Demand for specialist supported housing helps drive Civitas growth

Civitas Social Housing added an extra 34 properties to its portfolio during the three-month period to 31 March.

The business carried out ‘a significant amount of investment’ increasing the ‘size, diversification and quality’ of its portfolio, it said in a market update.

As reported in March, Civitas bought 19 homes for £73.5m and exchanged contracts on two further premises for £12.1m.

International Financial Reporting Standards net asset value per share was up 0.6% to 107.1p (31 Dec 106.5p), while annualised rent roll stood at £45.7m at the end of the period.

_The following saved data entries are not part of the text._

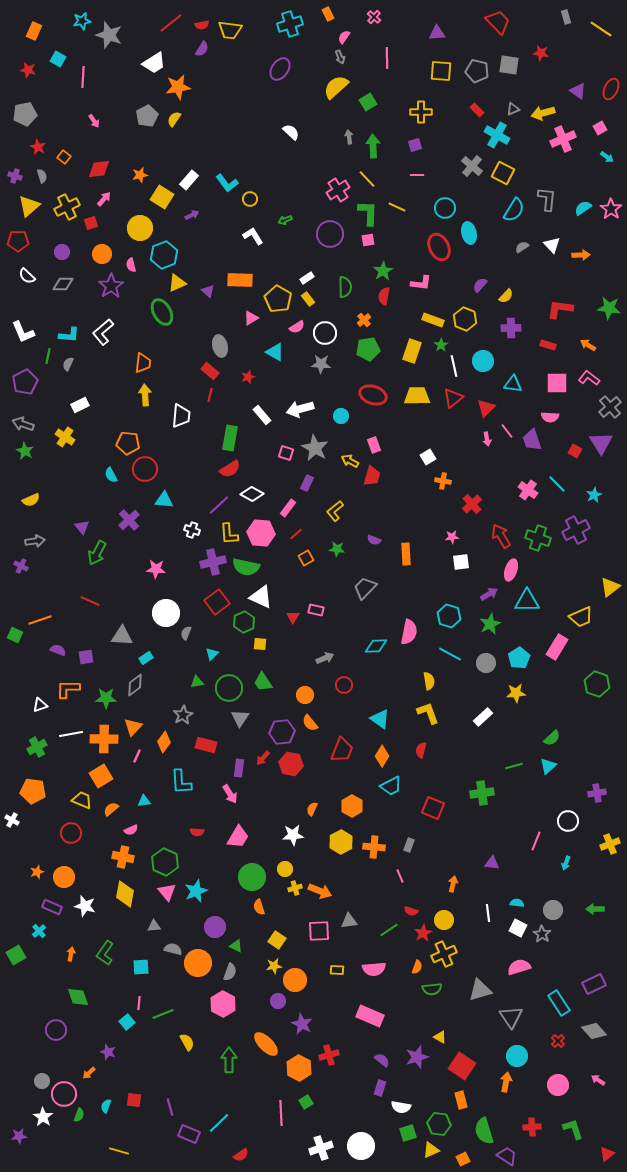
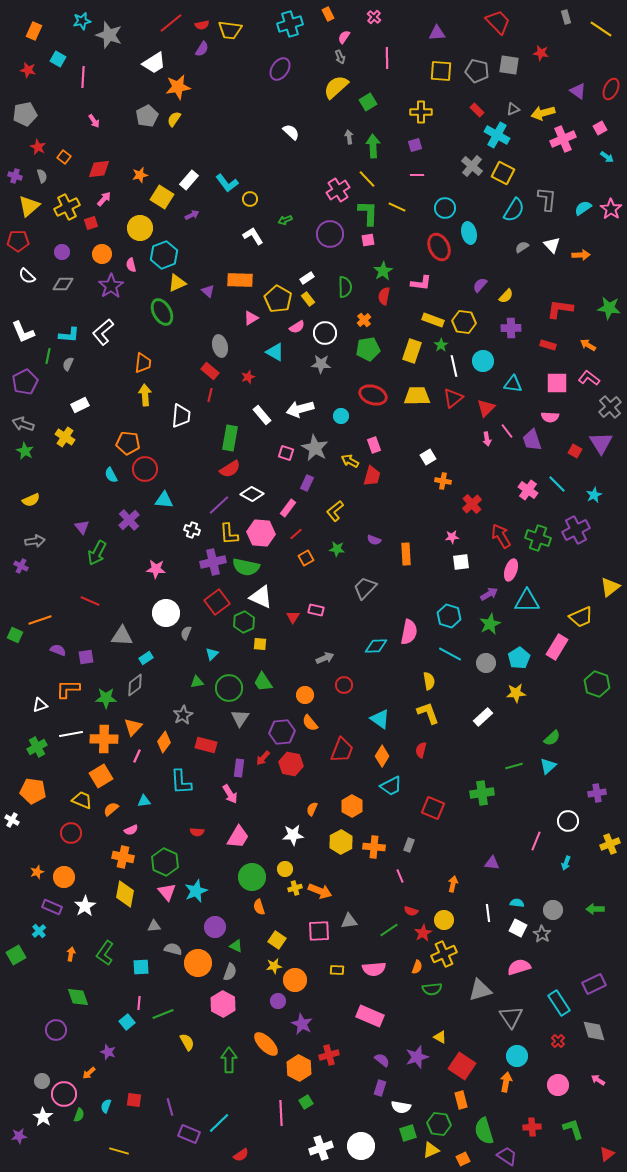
yellow hexagon at (465, 319): moved 1 px left, 3 px down; rotated 15 degrees counterclockwise
white star at (85, 906): rotated 25 degrees clockwise
gray diamond at (594, 1031): rotated 25 degrees clockwise
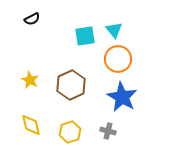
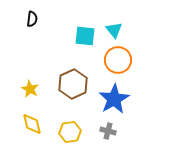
black semicircle: rotated 56 degrees counterclockwise
cyan square: rotated 15 degrees clockwise
orange circle: moved 1 px down
yellow star: moved 9 px down
brown hexagon: moved 2 px right, 1 px up
blue star: moved 8 px left, 2 px down; rotated 12 degrees clockwise
yellow diamond: moved 1 px right, 1 px up
yellow hexagon: rotated 10 degrees clockwise
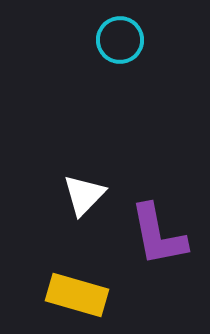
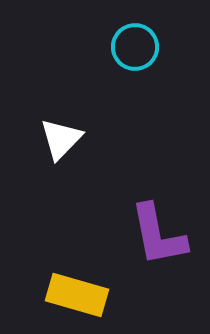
cyan circle: moved 15 px right, 7 px down
white triangle: moved 23 px left, 56 px up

Civitas said the growth in rental income had been unaffected by the regulatory judgements issued by the Regulator of Social Housing, as highlighted last week.

The update said demand for affordable housing of all types was growing ‘at a much faster pace than supply’ against a backdrop of house price volatility and uncertainty driven by Brexit and other macro factors.

‘As we work at a local authority level it is clear that there is increasing demand for specialist supported housing as a cost effective and ethical way to deliver care in the community as opposed to more expensive hospital-based provision,’ it said.

‘We expect this to continue into the future and we are working at a strategic level with many leading care providers and other property owners in order to develop transactions that meet specific needs and requirements.’